Aim of the task >> Rewrite the data below, replacing "Dashboard" with "Overview" and changing nothing else. Leave the pictures out of your version.

________________

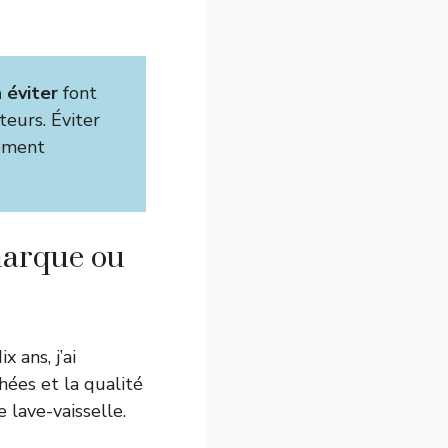
 éviter
font
teurs. Éviter
sement
 marque ou
 ans, j’ai
hées et la qualité
lave-vaisselle.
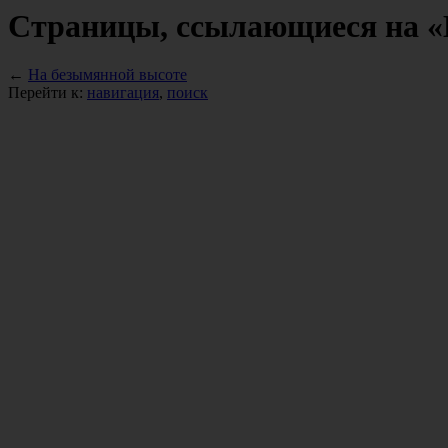
Страницы, ссылающиеся на «
←
На безымянной высоте
Перейти к:
навигация
,
поиск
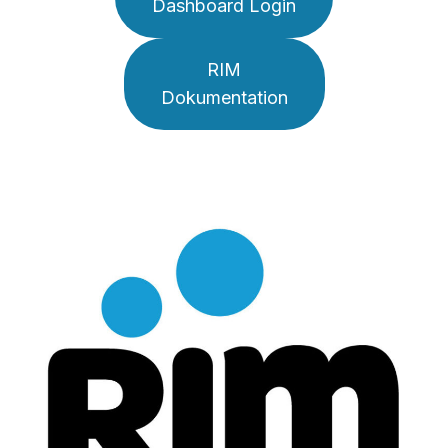
Dashboard Login
RIM
Dokumentation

________________

Response box >>
 éviter
font
teurs. Éviter
sement
 marque ou
 ans, j’ai
hées et la qualité
lave-vaisselle.
Страницы, ссылающиеся на «
←
На безымянной высоте
Перейти к:
навигация
,
поиск
Overview Login
RIM
Dokumentation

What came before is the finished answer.